Saw Palmetto (Serenoa repens) is the most
common herbal treatment for health of prostate and bladder. However, a randomized,
placebo-controlled study showed that saw palmento was associated with epithelial cell contraction, especially in the transition
zone. However, no significant improvement in symptom score or flow rate was observed
(Cronn 701).
Prostatitis
Prostatitis refers
to a disparate group of disorders some result from bacterial infection, and others from a poorly understood combination of
noninfectious inflammatory factors and/or spasm of the muscle of the urogential diaphragm.
Diagnosis is clinical, along with microscopic examination and culture of urine samples obtained before and after prostate
massage. If bacterial, the post-message sample will be positive for bacteria
and white blood cells. Treatment is with fluoroquinolone {antibiotic derived
from quinolone} (300 mg po bid of ofloxacin) if cause is bacterial. Urine
samples for inflammatory will contain only WBC; non-inflammatory no WBC. Non-bacterial
causes are treated with warm sitz baths, muscle relaxants, and anti-inflammatory drugs or anxiolytics {preventing or reducing
anxiety}.
Non-bacterial cause of prostatitis is
more common and can be inflammatory or non-inflammatory. Acute bacterial prostatitis
often produces systemic symptoms as fever, chills, malaise, and myalgias {muscle weakness}, while chronic may occur without
symptoms. For chronic possibly pelvic pain and tenderness on examination.

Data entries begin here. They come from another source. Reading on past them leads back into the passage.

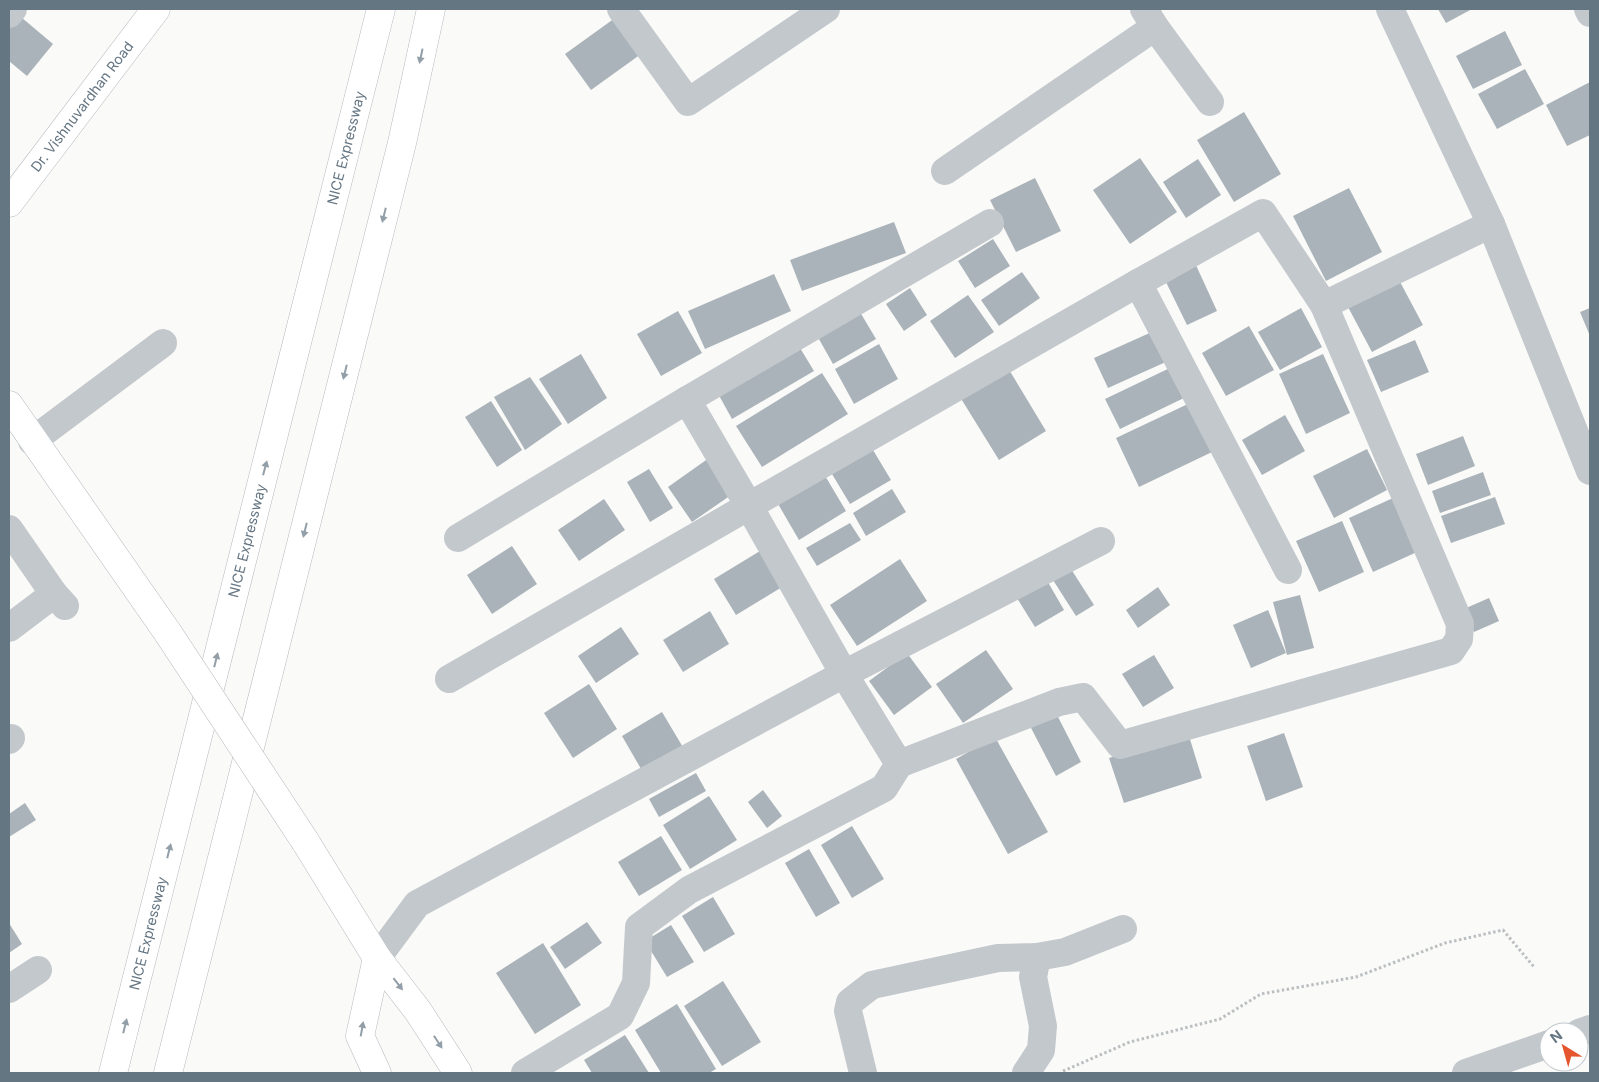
<svg xmlns="http://www.w3.org/2000/svg" width="1599" height="1082" font-family="Inter,sans-serif">
	<style>
		.building { fill: #aab3b9 }
		.lines { fill: none; stroke-linecap: round; stroke-linejoin: round }
		.major-casing { stroke: #b5babe; stroke-width: 29 }
		.highway-casing { stroke: #b4b9bd; stroke-width: 29 }
		.path { stroke: #bbbfc2; stroke-width: 3; stroke-dasharray: 2.5 2.5; stroke-linecap: butt }
		.minor { stroke: #c3c8cc; stroke-width: 28 }
		.major { stroke: #fff; stroke-width: 28 }
		.highway { stroke: #fff; stroke-width: 28 }
		.major-bridge-casing { stroke: #b5babe; stroke-width: 29; stroke-linecap: butt }
		.major-bridge { stroke: #fff; stroke-width: 28 }
		.oneway { fill: #939fa8 }
		.labels { text-anchor: middle; stroke-width: 5; stroke-linejoin: round; paint-order: stroke }
		.street-label { font-size: 14px; fill: #657683; stroke: #fff }
	</style>
	<rect width="100%" height="100%" fill="#fafaf8"/>
	<g class="building">
		<polygon points="1438,9 1472,9 1446,23"/>
		<polygon points="15,12 53,44 27,76 9,61 9,20"/>
		<polygon points="615,18 641,54 591,90 565,54"/>
		<polygon points="1505,31 1522,65 1473,89 1456,56"/>
		<polygon points="1525,69 1544,104 1497,129 1478,94"/>
		<polygon points="1590,82 1590,135 1567,146 1546,105"/>
		<polygon points="1244,112 1281,174 1234,202 1197,140"/>
		<polygon points="1140,158 1177,212 1130,244 1093,190"/>
		<polygon points="1198,159 1221,195 1186,218 1163,182"/>
		<polygon points="1035,178 1061,231 1016,252 990,200"/>
		<polygon points="1349,188 1382,252 1326,281 1293,216"/>
		<polygon points="894,222 906,253 802,291 790,260"/>
		<polygon points="993,239 1010,266 975,288 958,261"/>
		<polygon points="1195,263 1217,311 1187,325 1164,278"/>
		<polygon points="1022,272 1040,298 999,326 981,300"/>
		<polygon points="774,274 791,311 705,349 688,311"/>
		<polygon points="1399,280 1423,325 1372,352 1348,307"/>
		<polygon points="910,288 927,315 904,331 886,304"/>
		<polygon points="968,295 994,332 955,358 930,321"/>
		<polygon points="857,307 876,339 833,364 815,332"/>
		<polygon points="1301,308 1322,347 1280,370 1258,332"/>
		<polygon points="1590,308 1590,336 1580,312"/>
		<polygon points="678,311 702,353 661,376 637,334"/>
		<polygon points="1249,326 1274,370 1226,396 1202,353"/>
		<polygon points="1154,331 1168,361 1108,388 1094,358"/>
		<polygon points="1415,340 1429,372 1381,392 1367,360"/>
		<polygon points="797,343 814,371 732,419 716,390"/>
		<polygon points="879,344 898,379 854,404 835,369"/>
		<polygon points="581,354 607,398 568,424 539,379"/>
		<polygon points="1323,354 1350,413 1306,434 1279,374"/>
		<polygon points="1174,366 1188,396 1120,429 1105,399"/>
		<polygon points="1008,368 1046,431 999,460 960,397"/>
		<polygon points="822,373 848,414 762,467 736,426"/>
		<polygon points="530,377 562,424 525,450 494,397"/>
		<polygon points="491,401 522,450 497,467 465,417"/>
		<polygon points="1190,403 1212,452 1139,487 1116,438"/>
		<polygon points="1285,415 1305,451 1262,475 1242,440"/>
		<polygon points="1463,436 1475,466 1428,485 1416,454"/>
		<polygon points="867,440 891,480 850,504 826,464"/>
		<polygon points="1367,449 1387,490 1334,518 1313,476"/>
		<polygon points="709,458 734,493 692,522 668,487"/>
		<polygon points="649,469 673,508 650,522 627,482"/>
		<polygon points="821,469 846,511 799,540 774,497"/>
		<polygon points="1483,472 1491,495 1440,513 1432,491"/>
		<polygon points="892,489 906,512 866,536 853,513"/>
		<polygon points="1495,497 1505,524 1451,543 1441,516"/>
		<polygon points="1393,498 1417,552 1373,572 1349,518"/>
		<polygon points="604,499 625,530 579,561 558,530"/>
		<polygon points="1342,521 1364,572 1319,592 1296,541"/>
		<polygon points="850,523 861,540 817,566 806,548"/>
		<polygon points="512,546 537,584 492,614 467,575"/>
		<polygon points="760,551 782,587 736,615 714,579"/>
		<polygon points="900,559 927,601 857,646 830,605"/>
		<polygon points="1071,569 1094,605 1076,616 1053,580"/>
		<polygon points="1045,577 1064,610 1035,627 1015,595"/>
		<polygon points="1158,587 1170,605 1138,628 1126,610"/>
		<polygon points="1300,595 1314,648 1287,655 1273,602"/>
		<polygon points="1489,598 1499,621 1474,632 1464,609"/>
		<polygon points="1268,610 1286,653 1251,668 1233,625"/>
		<polygon points="710,611 729,644 683,672 663,640"/>
		<polygon points="621,627 639,654 596,683 578,656"/>
		<polygon points="986,650 1013,689 963,723 936,684"/>
		<polygon points="907,653 932,687 894,715 869,681"/>
		<polygon points="1154,655 1174,688 1143,707 1122,674"/>
		<polygon points="589,684 617,729 573,758 544,713"/>
		<polygon points="662,712 684,749 644,774 622,736"/>
		<polygon points="1056,713 1081,762 1056,776 1030,726"/>
		<polygon points="1188,733 1202,778 1124,803 1109,758"/>
		<polygon points="1284,733 1303,787 1266,801 1247,746"/>
		<polygon points="995,737 1048,832 1008,854 956,759"/>
		<polygon points="696,773 706,791 659,817 649,799"/>
		<polygon points="763,790 782,816 767,828 748,802"/>
		<polygon points="709,796 737,840 690,869 663,825"/>
		<polygon points="25,803 36,820 9,837 9,814"/>
		<polygon points="852,826 884,879 852,898 821,845"/>
		<polygon points="661,836 682,870 639,896 618,862"/>
		<polygon points="809,849 840,903 816,917 785,863"/>
		<polygon points="713,897 735,934 704,952 682,916"/>
		<polygon points="587,922 602,943 565,969 550,947"/>
		<polygon points="9,923 22,944 9,953"/>
		<polygon points="671,925 694,962 667,977 645,941"/>
		<polygon points="543,943 581,1005 535,1034 496,973"/>
		<polygon points="723,981 761,1042 722,1066 684,1006"/>
		<polygon points="677,1004 716,1069 709,1073 661,1073 635,1030"/>
		<polygon points="625,1035 649,1073 592,1073 584,1060"/>
	</g>
	<g class="lines">
		<g class="major-casing">
			<g id="major">
				<path id="s1" d="M9,203L156,9"/>
				<polyline points="9,405 168,633"/>
				<polyline points="305,841 377,958 418,1011 458,1073"/>
				<polyline points="377,958 360,1036 377,1073"/>
			</g>
		</g>
		<g class="highway-casing">
			<g id="highway">
				<path id="s2" d="M113,1073L381,9"/>
				<polyline points="168,1073 402,143 431,9"/>
			</g>
		</g>
		<polyline class="path" points="1063,1071 1130,1042 1220,1019 1261,994 1356,977 1445,943 1503,930 1534,967"/>
		<g class="minor">
			<polyline points="621,9 688,102 826,9"/>
			<polyline points="1390,9 1491,224 1590,471"/>
			<polyline points="1588,9 1590,13"/>
			<polyline points="9,14 13,9"/>
			<polyline points="1155,27 1210,102"/>
			<polyline points="945,171 1155,27 1144,9"/>
			<polyline points="1138,283 1288,570"/>
			<polyline points="1324,305 1491,224"/>
			<polyline points="32,441 163,343"/>
			<polyline points="9,529 54,594 65,606"/>
			<polyline points="458,538 687,400"/>
			<polyline points="9,628 54,594"/>
			<polyline points="449,679 749,506 687,400 990,223"/>
			<polyline points="9,740 11,738"/>
			<polyline points="377,958 417,904 844,674 749,506 1138,283 1263,213 1324,305 1460,624 1459,639 1451,651 1120,745 1083,697 1059,702 899,764"/>
			<polyline points="9,989 38,970"/>
			<polyline points="1579,1033 1590,1029"/>
			<polyline points="525,1073 620,1016 636,983 639,927 689,890 884,788 899,764 844,674 1101,541"/>
			<polyline points="863,1073 848,1011 850,1002 872,985 998,958 1037,957 1065,952 1123,929"/>
			<polyline points="1026,1073 1041,1050 1043,1026 1033,977 1037,957"/>
			<polyline points="1466,1073 1549,1044"/>
		</g>
		<use href="#major" class="major"/>
		<use href="#highway" class="highway"/>
		<g class="major-bridge-casing">
			<polyline id="major-bridge" points="168,633 305,841"/>
		</g>
		<use href="#major-bridge" class="major-bridge"/>
	</g>
	<defs><path id="oneway-solid" d="M-6-.8H1V-3.2L6.5 0L1 3.2V.8H-6Z" transform="scale(1.25)"/></defs>
	<g class="oneway">
		<use href="#oneway-solid" transform="translate(421 56) rotate(102)"/>
		<use href="#oneway-solid" transform="translate(384 215) rotate(104)"/>
		<use href="#oneway-solid" transform="translate(345 372) rotate(104)"/>
		<use href="#oneway-solid" transform="translate(265 468) rotate(-75)"/>
		<use href="#oneway-solid" transform="translate(305 530) rotate(104)"/>
		<use href="#oneway-solid" transform="translate(216 660) rotate(-76)"/>
		<use href="#oneway-solid" transform="translate(169 851) rotate(-76)"/>
		<use href="#oneway-solid" transform="translate(398 984) rotate(52)"/>
		<use href="#oneway-solid" transform="translate(125 1026) rotate(-76)"/>
		<use href="#oneway-solid" transform="translate(362 1029) rotate(-80)"/>
		<use href="#oneway-solid" transform="translate(438 1042) rotate(57)"/>
	</g>
	<g class="labels">
		<g class="street-label">
			<text dy="5" stroke="none"><textPath href="#s1" startOffset="121">Dr. Vishnuvardhan Road</textPath></text>
			<text dy="5" stroke="none"><textPath href="#s2" startOffset="954">NICE Expressway</textPath></text>
			<text dy="5" stroke="none"><textPath href="#s2" startOffset="549">NICE Expressway</textPath></text>
			<text dy="5" stroke="none"><textPath href="#s2" startOffset="144">NICE Expressway</textPath></text>
		</g>
	</g>
	<rect width="1599" height="1082" fill="none" stroke="#657683" stroke-width="20"/>
	<g transform="translate(1564 1047) rotate(323)"><circle r="24" fill="#ffffff" stroke="#c1c8cd"/>
	<path d="M0-4L9 19L0 12L-9 19Z" fill="#e4572e"/>
	<text y="-8" font-size="14" font-weight="bold" text-anchor="middle" fill="#657683">N</text>
	</g>
</svg>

The information and medical advice contained
in this site is evidence based; therefore, are very few articles that deviate from standard medical wisdom. Of articles critical of current practices the nearly all of them are on drug therapies and the pernicious
effect of the for-profit motive upon the generation of information concerning drugs.

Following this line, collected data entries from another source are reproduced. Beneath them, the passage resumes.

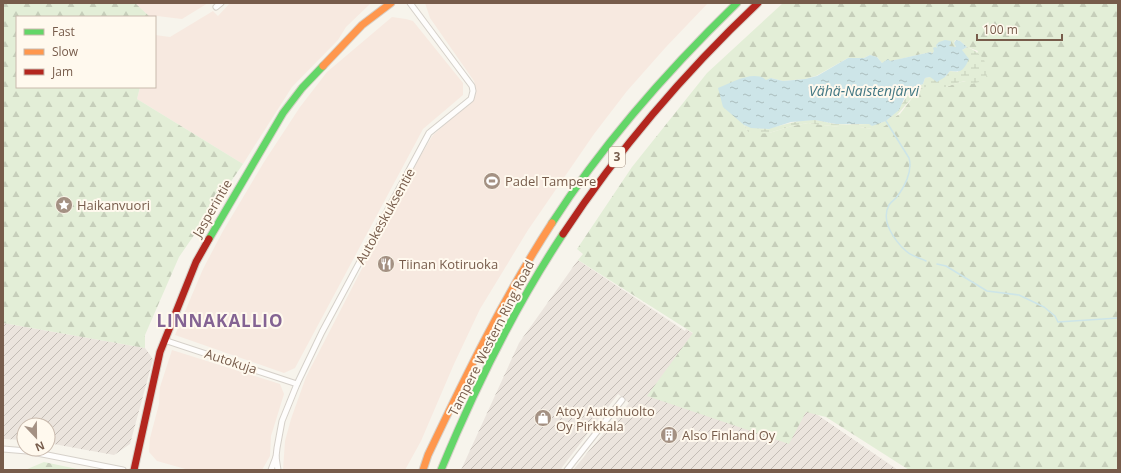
<svg xmlns="http://www.w3.org/2000/svg" width="1121" height="473" viewBox="0 0 1121 473" font-family="'Open Sans',sans-serif">
  <style>
    .commercial { fill: #f7e9e0 }
    .industrial { fill: url(#industrial-furrows) }
    .forest { fill: url(#forest-firs); fill-rule: evenodd }
    .wetland { fill: url(#wetland-marsh) }
    .water { fill: url(#water-ripples) }
    .lines { fill: none; stroke-linecap: round; stroke-linejoin: round }
    .stream { stroke: #cde5e8; stroke-width: 1.5 }
    .street-casing { stroke: #d6d1ca; stroke-width: 7 }
    .fast-casing { stroke: #d7d0c8; stroke-width: 9 }
    .slow-casing { stroke: #d7d0c8; stroke-width: 9 }
    .jam-casing { stroke: #d7d0c8; stroke-width: 9 }
    .street { stroke: #fefdfc; stroke-width: 5 }
    .fast { stroke: #63d668; stroke-width: 7 }
    .slow { stroke: #ff974d; stroke-width: 7 }
    .jam { stroke: #b3261e; stroke-width: 7 }
    .labels { text-anchor: middle; stroke-width: 4; stroke-linejoin: round; paint-order: stroke }
    .shield { fill: #fff9ee; stroke: #a08b7c; stroke-width: 1 }
    .shield-label { font-size: 12px; font-weight: bold; fill: #775c4b }
    .poi-label { font-size: 13px; fill: #775c4b; stroke: #fff9ee; text-anchor: start }
    .street-label { font-size: 13px; fill: #775c4b; stroke: #fff9ee }
    .water-label { font-size: 14px; font-style: italic; fill: #427783; stroke: #fff9ee }
    .district-label { font-size: 17px; font-weight: bold; letter-spacing: 1px; fill: #846393; stroke: #fff9ee }
  </style>
  <defs>
    <pattern id="industrial-furrows" width="10" height="10" patternUnits="userSpaceOnUse"><rect width="10" height="10" fill="#ebe4dd"/><path d="M-1 1l2-2M0 10L10 0M9 11l2-2" fill="none" stroke="#c3bcb5"/></pattern>
    <pattern id="forest-firs" width="22" height="20" patternUnits="userSpaceOnUse"><rect width="22" height="20" fill="#e3eed7"/><path d="M5 1l3.5 6h-7zM16 11l3.5 6h-7z" fill="#c6ceba"/></pattern>
    <pattern id="wetland-marsh" width="20" height="14" patternUnits="userSpaceOnUse"><rect width="20" height="14" fill="#e3eed7"/><path d="M1 5h8M5 5V1M11 12h8M15 12V8" fill="none" stroke="#c6ceba"/></pattern>
    <pattern id="water-ripples" width="26" height="14" patternUnits="userSpaceOnUse"><rect width="26" height="14" fill="#cde5e8"/><path d="M2 4q2-2 4 0t4 0M15 11q2-2 4 0t4 0" fill="none" stroke="#abbdbe"/></pattern>
  </defs>
  <rect width="100%" height="100%" fill="#f7f4ec"/>
  <g class="commercial">
    <path d="M135,3H208L182,19L157,16L150,17Z"/>
    <path d="M230,3H371L346,27L338,40L292,87L243,164L137,99L140,87H155V35L170,37L213,11L218,16Z"/>
    <path d="M425,3H708L666,47L627,91L594,134L528,230L480,309L454,364L421,441L405,470H283L285,441L291,419L306,377L418,160L433,135L471,101L476,92L474,81L430,18Z"/>
    <path d="M392,17L406,19L413,21L463,83V95L423,129L295,368L284,373L175,335L203,269L223,231L264,162L300,107L327,72Z"/>
    <path d="M172,350L280,384L284,394L271,436L270,456L262,470H189L157,461L149,452L150,438L159,404L160,387Z"/>
  </g>
  <g class="industrial">
    <path d="M578,260L685,331L686,329L806,407L898,470H573L629,403L618,394L560,470H461L519,343Z"/>
    <path d="M3,323L145,348L153,359L130,444L114,455L48,443V425H24V440L3,439Z"/>
  </g>
  <g class="forest">
    <path d="M3,3H135L150,17H17V87H140L137,99L243,164L179,257L145,335V348L3,323Z"/>
    <path d="M783,3H1118V470H909L826,417L806,412L789,444L647,396L693,333L578,260L583,254L577,249L632,167L707,73ZM955,40L960,41L967,47L978,51L966,81L957,83L946,87H925L916,93L900,114L872,129L860,127H839L808,123L792,126L769,133L748,132L744,125L771,78L783,81L805,79L816,76L848,58H864L870,55L877,57L882,63L931,52L932,54C937,46 947,46 956,47L954,43Z"/>
    <path d="M44,462L82,470H25Z"/>
  </g>
  <path class="wetland" d="M967,47C983,54 989,62 986,80L972,84L965,81L957,83L946,87H925L916,93L891,122L883,127L872,129L860,127H839L808,123L792,126L769,133L755,134L748,132L744,125C769,135 789,119 814,120C821,120 828,123 835,124C847,125 858,124 870,124L872,126C876,123 883,123 887,120C902,110 905,91 923,84L925,78L930,77H945L950,71L958,72L962,50Z"/>
  <path class="water" d="M945,40L951,41V44L949,46L956,47L954,43L956,40L960,41L967,47L962,50L969,59C964,69 963,73 950,71L945,77L937,82L930,77L925,78L923,84L916,87L905,97L899,110L886,121L872,126L869,124H836L815,120L791,122L769,129L751,128L744,125L723,107L718,88C730,83 755,69 766,80L771,78L783,81L805,79L817,76L848,58H864L870,55L877,57L882,63L888,59L890,61L931,52L932,54L934,51L933,48L935,47L937,48L936,45L939,42Z"/>
  <g class="lines">
    <g class="stream">
      <path d="M886,121L909,158C913,171 904,188 896,198C894,200 891,202 889,205C880,221 895,241 906,251C911,256 920,258 926,261"/>
      <path d="M937,264L946,266L987,291L1019,295L1044,307L1055,316L1058,322L1118,318"/>
    </g>
    <g class="street-casing">
      <g id="street">
        <path d="M216,7L221,3"/>
        <path d="M164,340L297,384"/>
        <path d="M3,449L27,451L123,470"/>
        <path d="M271,470L276,457"/>
        <path d="M278,470L276,457L277,448L282,421L297,384L322,332L429,133L471,99L473,91L472,86L410,3"/>
        <path d="M567,470L622,400"/>
      </g>
    </g>
    <g class="fast-casing">
      <g id="fast">
        <path d="M552,223C604,142 668,70 737,3"/>
        <path d="M209,239L283,113L302,88L323,66"/>
        <path d="M441,470C475,388 514,308 563,234"/>
      </g>
    </g>
    <g class="slow-casing">
      <g id="slow">
        <path d="M323,66L362,25L391,3"/>
        <path d="M423,470L428,455C466,375 504,297 552,223"/>
      </g>
    </g>
    <g class="jam-casing">
      <g id="jam">
        <path d="M563,234C619,149 684,73 758,3"/>
        <path d="M134,470L160,352L196,262L209,239"/>
      </g>
    </g>
    <use href="#street" class="street"/>
    <use href="#fast" class="fast"/>
    <use href="#slow" class="slow"/>
    <use href="#jam" class="jam"/>
  </g>
  <defs>
    <g id="stadium-disc" transform="scale(0.9)"><circle r="9.5" fill="#a49183" stroke="#fff9ee"/><path d="M0-5a6.5 5 0 1 0 0 10a6.5 5 0 1 0 0-10ZM-3.5-1.8h7v3.6h-7Z" fill="#fff"/></g>
    <g id="sight-disc" transform="scale(0.9)"><circle r="9.5" fill="#a49183" stroke="#fff9ee"/><path d="M0-6L1.8-2.2L6-1.7L2.9 1.2L3.7 5.4L0 3.3L-3.7 5.4L-2.9 1.2L-6-1.7L-1.8-2.2Z" fill="#fff"/></g>
    <g id="restaurant-disc" transform="scale(0.9)"><circle r="9.5" fill="#a49183" stroke="#fff9ee"/><path d="M-5-6h1v4h1v-4h1v4h1v-4h1v5L-1.5 .5V6h-2V.5L-5-1ZM5-6V6H3V1.5H1.5Q1.5-4 5-6Z" fill="#fff"/></g>
    <g id="shop-disc" transform="scale(0.9)"><circle r="9.5" fill="#a49183" stroke="#fff9ee"/><path d="M-5-2.5h2.3a2.7 3.5 0 0 1 5.4 0H5L5.5 6h-11ZM-1.5-2.5h3a1.5 2.3 0 0 0-3 0Z" fill="#fff"/></g>
    <g id="building-disc" transform="scale(0.9)"><circle r="9.5" fill="#a49183" stroke="#fff9ee"/><path d="M-4-6H4V6H1V3H-1V6H-4ZM-2.5-4.3h1.7v1.8h-1.7ZM.8-4.3h1.7v1.8H.8ZM-2.5-1h1.7V.8h-1.7ZM.8-1h1.7V.8H.8Z" fill="#fff"/></g>
  </defs>
  <g fill-rule="evenodd">
    <use href="#stadium-disc" x="492" y="181"/>
    <use href="#sight-disc" x="64" y="205"/>
    <use href="#restaurant-disc" x="386" y="264"/>
    <use href="#shop-disc" x="543" y="418"/>
    <use href="#building-disc" x="669" y="435"/>
  </g>
  <g class="labels">
    <rect class="shield" x="609" y="147" width="16" height="20" rx="3"/>
    <g class="shield-label">
      <text x="617" y="161">3</text>
    </g>
    <g class="poi-label">
      <text x="505" y="186">Padel Tampere</text>
      <text x="77" y="210">Haikanvuori</text>
      <text x="399" y="269">Tiinan Kotiruoka</text>
      <text x="556" y="416">Atoy Autohuolto<tspan x="556" dy="15">Oy Pirkkala</tspan></text>
      <text x="682" y="440">Also Finland Oy</text>
    </g>
    <g class="street-label">
      <text transform="translate(212 208) rotate(-60)" y="5">Jasperintie</text>
      <text transform="translate(385 216) rotate(-61)" y="5">Autokeskuksentie</text>
      <text transform="translate(491 338) rotate(-63)" y="5">Tampere Western Ring Road</text>
      <text transform="translate(231 361) rotate(18)" y="5">Autokuja</text>
    </g>
    <g class="water-label">
      <text x="864" y="96">Vähä-Naistenjärvi</text>
    </g>
    <g class="district-label">
      <text x="220" y="327">LINNAKALLIO</text>
    </g>
  </g>
  <rect width="1121" height="473" fill="none" stroke="#775c4b" stroke-width="8"/>
  <rect x="16" y="16" width="140" height="72" fill="#fff9ee" stroke="#c9baad"/>
  <rect x="24" y="29" width="20" height="6" fill="#63d668" stroke="#c9baad"/>
  <text x="52" y="36" font-size="12" fill="#775c4b">Fast</text>
  <rect x="24" y="49" width="20" height="6" fill="#ff974d" stroke="#c9baad"/>
  <text x="52" y="56" font-size="12" fill="#775c4b">Slow</text>
  <rect x="24" y="69" width="20" height="6" fill="#b3261e" stroke="#c9baad"/>
  <text x="52" y="76" font-size="12" fill="#775c4b">Jam</text>
  <g transform="translate(36 437) rotate(158)"><circle r="19" fill="#fff9ee" stroke="#c9baad"/>
  <path d="M0-3L7 15L0 10L-7 15Z" fill="#a49183"/>
  <text y="-6" font-size="11" font-weight="bold" text-anchor="middle" fill="#775c4b">N</text>
  </g>
  <path d="M977 34v6h85v-6" fill="none" stroke="#775c4b" stroke-width="2"/>
  <text x="983" y="34" font-size="12" fill="#775c4b" stroke="#fff9ee" stroke-width="3" paint-order="stroke">100 m</text>
</svg>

The amount of harm done by big PHARMA’s intrusion into medical science and its consequences upon treatments is
a national disgrace.
Wikipedia:
PSA levels between 4 and 10 ng/mL
(nanograms per milliliter) are considered to be suspicious and should be followed by rectal ultrasound imaging and, if indicated,
prostate biopsy. PSA is false positive-prone (7 out of 10 men in this category will still not have prostate cancer) and false
negative-prone (2.5 out of 10 men with prostate cancer have no elevation in PSA).[15] Recent reports indicate that refraining from ejaculation 24 hours or more prior to testing will improve test
accuracy.
Most men who choose watchful waiting
for early stage tumors eventually have signs of tumor progression, and they may need to begin treatment within three years. An annual biopsy is often recommended by a urologist for a patient who has selected
watchful waiting when the tumor is clinically insignificant (no abnormal DRE or PSA). The tumors tiny size can be monitored
this way and the patient can decide to have surgery only if the tumor enlarges which may take many years or never.